[Entries supplied]

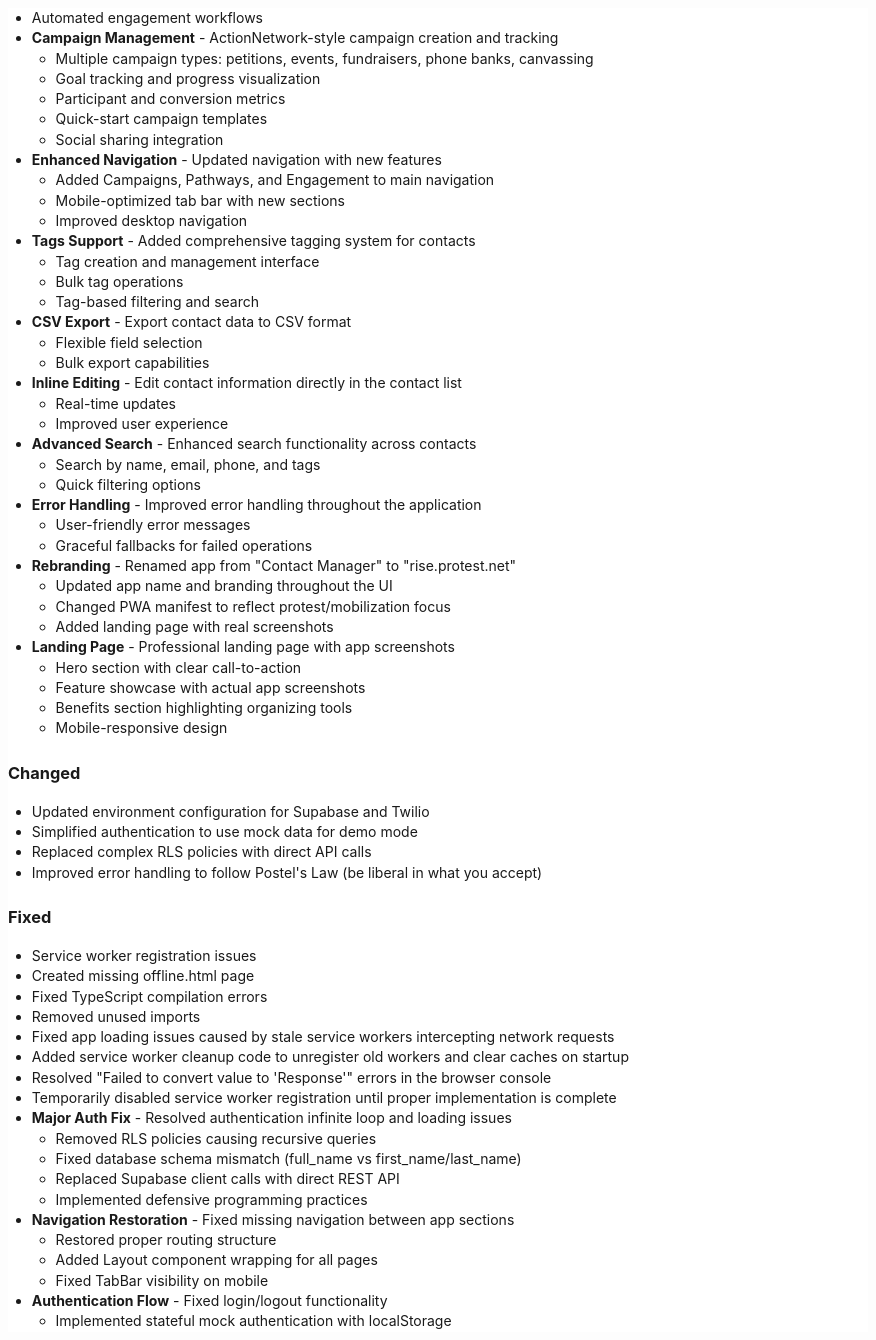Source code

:   - Automated engagement workflows
- **Campaign Management** - ActionNetwork-style campaign creation and tracking
  - Multiple campaign types: petitions, events, fundraisers, phone banks, canvassing
  - Goal tracking and progress visualization
  - Participant and conversion metrics
  - Quick-start campaign templates
  - Social sharing integration
- **Enhanced Navigation** - Updated navigation with new features
  - Added Campaigns, Pathways, and Engagement to main navigation
  - Mobile-optimized tab bar with new sections
  - Improved desktop navigation
- **Tags Support** - Added comprehensive tagging system for contacts
  - Tag creation and management interface
  - Bulk tag operations
  - Tag-based filtering and search
- **CSV Export** - Export contact data to CSV format
  - Flexible field selection
  - Bulk export capabilities
- **Inline Editing** - Edit contact information directly in the contact list
  - Real-time updates
  - Improved user experience
- **Advanced Search** - Enhanced search functionality across contacts
  - Search by name, email, phone, and tags
  - Quick filtering options
- **Error Handling** - Improved error handling throughout the application
  - User-friendly error messages
  - Graceful fallbacks for failed operations
- **Rebranding** - Renamed app from "Contact Manager" to "rise.protest.net"
  - Updated app name and branding throughout the UI
  - Changed PWA manifest to reflect protest/mobilization focus
  - Added landing page with real screenshots
- **Landing Page** - Professional landing page with app screenshots
  - Hero section with clear call-to-action
  - Feature showcase with actual app screenshots
  - Benefits section highlighting organizing tools
  - Mobile-responsive design

### Changed
- Updated environment configuration for Supabase and Twilio
- Simplified authentication to use mock data for demo mode
- Replaced complex RLS policies with direct API calls
- Improved error handling to follow Postel's Law (be liberal in what you accept)

### Fixed
- Service worker registration issues
- Created missing offline.html page
- Fixed TypeScript compilation errors
- Removed unused imports
- Fixed app loading issues caused by stale service workers intercepting network requests
- Added service worker cleanup code to unregister old workers and clear caches on startup
- Resolved "Failed to convert value to 'Response'" errors in the browser console
- Temporarily disabled service worker registration until proper implementation is complete
- **Major Auth Fix** - Resolved authentication infinite loop and loading issues
  - Removed RLS policies causing recursive queries
  - Fixed database schema mismatch (full_name vs first_name/last_name)
  - Replaced Supabase client calls with direct REST API
  - Implemented defensive programming practices
- **Navigation Restoration** - Fixed missing navigation between app sections
  - Restored proper routing structure
  - Added Layout component wrapping for all pages
  - Fixed TabBar visibility on mobile
- **Authentication Flow** - Fixed login/logout functionality
  - Implemented stateful mock authentication with localStorage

[Instruction] I'd like the lines above from the one with "- Bulk export capabilities" up to and including the one with "- Removed RLS" copied exactly, with no other lines.

[Response]
  - Bulk export capabilities
- **Inline Editing** - Edit contact information directly in the contact list
  - Real-time updates
  - Improved user experience
- **Advanced Search** - Enhanced search functionality across contacts
  - Search by name, email, phone, and tags
  - Quick filtering options
- **Error Handling** - Improved error handling throughout the application
  - User-friendly error messages
  - Graceful fallbacks for failed operations
- **Rebranding** - Renamed app from "Contact Manager" to "rise.protest.net"
  - Updated app name and branding throughout the UI
  - Changed PWA manifest to reflect protest/mobilization focus
  - Added landing page with real screenshots
- **Landing Page** - Professional landing page with app screenshots
  - Hero section with clear call-to-action
  - Feature showcase with actual app screenshots
  - Benefits section highlighting organizing tools
  - Mobile-responsive design

### Changed
- Updated environment configuration for Supabase and Twilio
- Simplified authentication to use mock data for demo mode
- Replaced complex RLS policies with direct API calls
- Improved error handling to follow Postel's Law (be liberal in what you accept)

### Fixed
- Service worker registration issues
- Created missing offline.html page
- Fixed TypeScript compilation errors
- Removed unused imports
- Fixed app loading issues caused by stale service workers intercepting network requests
- Added service worker cleanup code to unregister old workers and clear caches on startup
- Resolved "Failed to convert value to 'Response'" errors in the browser console
- Temporarily disabled service worker registration until proper implementation is complete
- **Major Auth Fix** - Resolved authentication infinite loop and loading issues
  - Removed RLS policies causing recursive queries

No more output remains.